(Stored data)

========================================================================

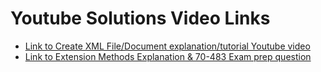 # Youtube Solutions Video Links

<ul>
<li>
  <a href= "https://www.youtube.com/watch?v=RwV0SXtsW5A">Link to Create XML File/Document explanation/tutorial Youtube video </a> </li>
<li>
<a href = "https://www.youtube.com/watch?v=UGJ2LIgFRN8&feature=youtu.be"> Link to Extension Methods Explanation & 70-483 Exam prep question </a>
</li>
</ul>
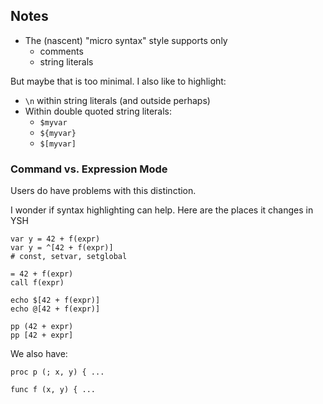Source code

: 
## Notes

- The (nascent) "micro syntax" style supports only
  - comments
  - string literals

But maybe that is too minimal.  I also like to highlight:

- `\n` within string literals (and outside perhaps)
- Within double quoted string literals:
  - `$myvar`
  - `${myvar}`
  - `$[myvar]`

### Command vs. Expression Mode

Users do have problems with this distinction.

I wonder if syntax highlighting can help.  Here are the places it changes in YSH

    var y = 42 + f(expr)
    var y = ^[42 + f(expr)]
    # const, setvar, setglobal

    = 42 + f(expr)
    call f(expr)

    echo $[42 + f(expr)]
    echo @[42 + f(expr)]

    pp (42 + expr)
    pp [42 + expr]

We also have:

    proc p (; x, y) { ...

    func f (x, y) { ...

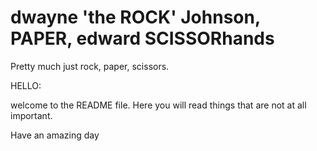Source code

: # dwayne 'the ROCK' Johnson, PAPER, edward SCISSORhands
Pretty much just rock, paper, scissors.

HELLO:

welcome to the README file. Here you will read things that are not at all important.

Have an amazing day
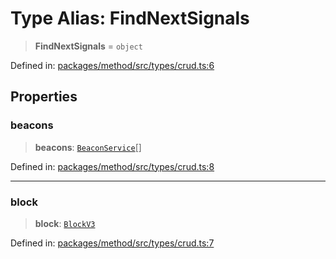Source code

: # Type Alias: FindNextSignals

> **FindNextSignals** = `object`

Defined in: [packages/method/src/types/crud.ts:6](https://github.com/dcdpr/did-btcr2-js/blob/c82bc5c69016e1146a0c52c6e6b21621f5abd6d4/packages/method/src/types/crud.ts#L6)

## Properties

### beacons

> **beacons**: [`BeaconService`](../interfaces/BeaconService.md)[]

Defined in: [packages/method/src/types/crud.ts:8](https://github.com/dcdpr/did-btcr2-js/blob/c82bc5c69016e1146a0c52c6e6b21621f5abd6d4/packages/method/src/types/crud.ts#L8)

***

### block

> **block**: [`BlockV3`](../../bitcoin/index.browser/interfaces/BlockV3.md)

Defined in: [packages/method/src/types/crud.ts:7](https://github.com/dcdpr/did-btcr2-js/blob/c82bc5c69016e1146a0c52c6e6b21621f5abd6d4/packages/method/src/types/crud.ts#L7)
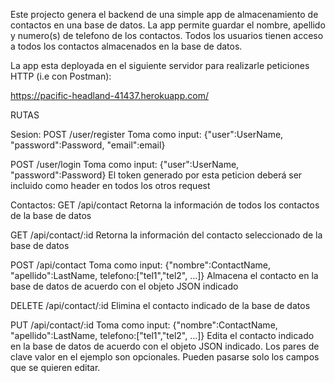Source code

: Este projecto genera el backend de una simple app de almacenamiento de contactos en una base de datos.
La app permite guardar el nombre, apellido y numero(s) de telefono de los contactos.
Todos los usuarios tienen acceso a todos los contactos almacenados en la base de datos.

La app esta deployada en el siguiente servidor para realizarle peticiones HTTP (i.e con Postman): 

https://pacific-headland-41437.herokuapp.com/

RUTAS

Sesion:
POST /user/register
Toma como input: {"user":UserName, "password":Password, "email":email}

POST /user/login
Toma como input: {"user":UserName, "password":Password}
El token generado por esta peticion deberá ser incluido como header en todos los otros request


Contactos:
GET /api/contact
Retorna la información de todos los contactos de la base de datos

GET /api/contact/:id
Retorna la información del contacto seleccionado de la base de datos

POST /api/contact
Toma como input: {"nombre":ContactName, "apellido":LastName, telefono:["tel1","tel2", ...]}
Almacena el contacto en la base de datos de acuerdo con el objeto JSON indicado

DELETE /api/contact/:id
Elimina el contacto indicado de la base de datos

PUT /api/contact/:id
Toma como input: {"nombre":ContactName, "apellido":LastName, telefono:["tel1","tel2", ...]}
Edita el contacto indicado en la base de datos de acuerdo con el objeto JSON indicado.
Los pares de clave valor en el ejemplo son opcionales. Pueden pasarse solo los campos que se quieren editar. 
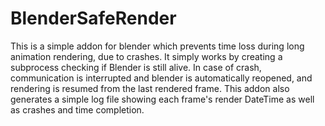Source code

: # BlenderSafeRender

This is a simple addon for blender which prevents time loss during long animation rendering, due to crashes.
It simply works by creating a subprocess checking if Blender is still alive. In case of crash, communication is interrupted and blender is automatically reopened, and rendering is resumed from the last rendered frame.
This addon also generates a simple log file showing each frame's render DateTime as well as crashes and time completion.
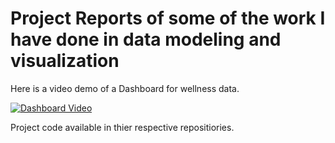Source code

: # Project Reports of some of the work I have done in data modeling and visualization
Here is a video demo of a Dashboard for wellness data.

[![Dashboard Video](https://img.youtube.com/vi/YvdC8PI_50g/default.jpg)](https://www.youtube.com/watch?v=YvdC8PI_50g "Dashboard Presentation")

Project code available in thier respective repositiories.
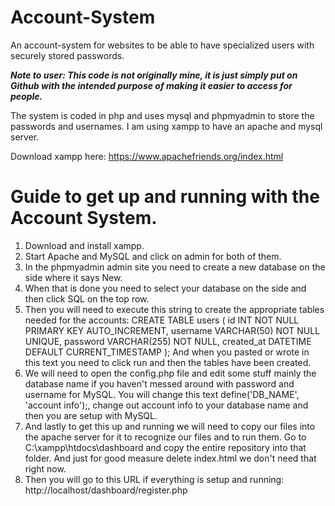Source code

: # Account-System
An account-system for websites to be able to have specialized users with securely stored passwords.

***Note to user: This code is not originally mine, it is just simply put on Github with the intended purpose of making it easier to access for people.***

The system is coded in php and uses mysql and phpmyadmin to store the passwords and usernames. 
I am using xampp to have an apache and mysql server. 

Download xampp here: https://www.apachefriends.org/index.html

# Guide to get up and running with the Account System.

1. Download and install xampp.
2. Start Apache and MySQL and click on admin for both of them.
3. In the phpmyadmin admin site you need to create a new database on the side where it says New.
4. When that is done you need to select your database on the side and then click SQL on the top row. 
5. Then you will need to execute this string to create the appropriate tables needed for the accounts:
 CREATE TABLE users (
    id INT NOT NULL PRIMARY KEY AUTO_INCREMENT,
    username VARCHAR(50) NOT NULL UNIQUE,
    password VARCHAR(255) NOT NULL,
    created_at DATETIME DEFAULT CURRENT_TIMESTAMP
);
And when you pasted or wrote in this text you need to click run and then the tables have been created.
6. We will need to open the config.php file and edit some stuff mainly the database name if you haven't messed around with password and username for MySQL. You will change this text define('DB_NAME', 'account info');, change out account info to your database name and then you are setup with MySQL.
7. And lastly to get this up and running we will need to copy our files into the apache server for it to recognize our files and to run them. Go to C:\xampp\htdocs\dashboard and copy the entire repository into that folder. And just for good measure delete index.html we don't need that right now. 
8. Then you will go to this URL if everything is setup and running: http://localhost/dashboard/register.php
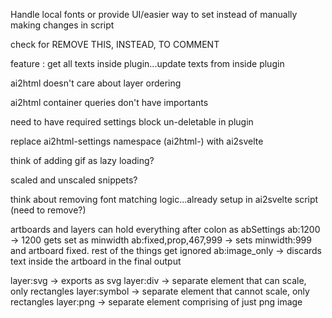 Handle local fonts or provide UI/easier way to set
instead of manually making changes in script

check for REMOVE THIS, INSTEAD, TO COMMENT

feature : get all texts inside plugin...update texts from inside plugin

ai2html doesn't care about layer ordering

ai2html container queries don't have importants

need to have required settings block un-deletable in plugin

replace ai2html-settings namespace (ai2html-) with ai2svelte

think of adding gif as lazy loading?

scaled and unscaled snippets?

think about removing font matching logic...already setup in ai2svelte script (need to remove?)

artboards and layers can hold everything after colon as abSettings
ab:1200 -> 1200 gets set as minwidth
ab:fixed,prop,467,999 -> sets minwidth:999 and artboard fixed. rest of the things get ignored
ab:image_only -> discards text inside the artboard in the final output


layer:svg -> exports as svg
layer:div -> separate element that can scale, only rectangles
layer:symbol -> separate element that cannot scale, only rectangles
layer:png -> separate element comprising of just png image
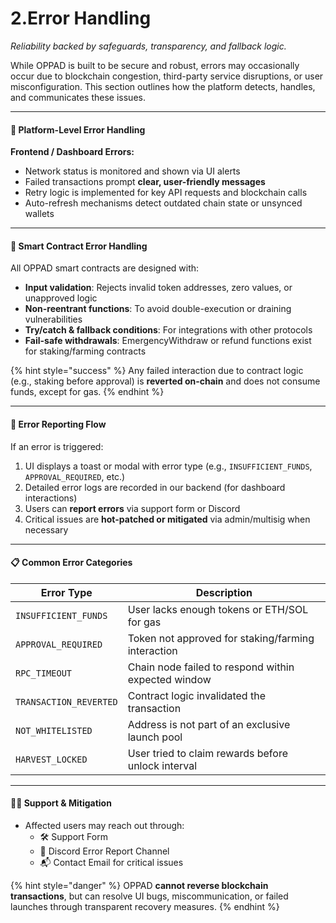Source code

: # 2.Error Handling

_Reliability backed by safeguards, transparency, and fallback logic._

While OPPAD is built to be secure and robust, errors may occasionally occur due to blockchain congestion, third-party service disruptions, or user misconfiguration. This section outlines how the platform detects, handles, and communicates these issues.

***

#### 🧱 Platform-Level Error Handling

**Frontend / Dashboard Errors:**

* Network status is monitored and shown via UI alerts
* Failed transactions prompt **clear, user-friendly messages**
* Retry logic is implemented for key API requests and blockchain calls
* Auto-refresh mechanisms detect outdated chain state or unsynced wallets



***

#### 🔐 Smart Contract Error Handling

All OPPAD smart contracts are designed with:

* **Input validation**: Rejects invalid token addresses, zero values, or unapproved logic
* **Non-reentrant functions**: To avoid double-execution or draining vulnerabilities
* **Try/catch & fallback conditions**: For integrations with other protocols
* **Fail-safe withdrawals**: EmergencyWithdraw or refund functions exist for staking/farming contracts

{% hint style="success" %}
Any failed interaction due to contract logic (e.g., staking before approval) is **reverted on-chain** and does not consume funds, except for gas.
{% endhint %}

***

#### 🚨 Error Reporting Flow

If an error is triggered:

1. UI displays a toast or modal with error type (e.g., `INSUFFICIENT_FUNDS`, `APPROVAL_REQUIRED`, etc.)
2. Detailed error logs are recorded in our backend (for dashboard interactions)
3. Users can **report errors** via support form or Discord
4. Critical issues are **hot-patched or mitigated** via admin/multisig when necessary

***

#### 📋 Common Error Categories

| Error Type             | Description                                         |
| ---------------------- | --------------------------------------------------- |
| `INSUFFICIENT_FUNDS`   | User lacks enough tokens or ETH/SOL for gas         |
| `APPROVAL_REQUIRED`    | Token not approved for staking/farming interaction  |
| `RPC_TIMEOUT`          | Chain node failed to respond within expected window |
| `TRANSACTION_REVERTED` | Contract logic invalidated the transaction          |
| `NOT_WHITELISTED`      | Address is not part of an exclusive launch pool     |
| `HARVEST_LOCKED`       | User tried to claim rewards before unlock interval  |

***

#### 🧑‍💻 Support & Mitigation

* Affected users may reach out through:
  * 🛠️ Support Form
  * 📣 Discord Error Report Channel
  * 📬 Contact Email for critical issues

{% hint style="danger" %}
OPPAD **cannot reverse blockchain transactions**, but can resolve UI bugs, miscommunication, or failed launches through transparent recovery measures.
{% endhint %}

========================================================================

The images in the entries above should be left out; please reproduce exactly the lines from the first through the one containing "But maybe that".

 # Youtube Solutions Video Links

<ul>
<li>
  <a href= "https://www.youtube.com/watch?v=RwV0SXtsW5A">Link to Create XML File/Document explanation/tutorial Youtube video </a> </li>
<li>
<a href = "https://www.youtube.com/watch?v=UGJ2LIgFRN8&feature=youtu.be"> Link to Extension Methods Explanation & 70-483 Exam prep question </a>
</li>
</ul>
Source code

: 
## Notes

- The (nascent) "micro syntax" style supports only
  - comments
  - string literals

But maybe that is too minimal.  I also like to highlight:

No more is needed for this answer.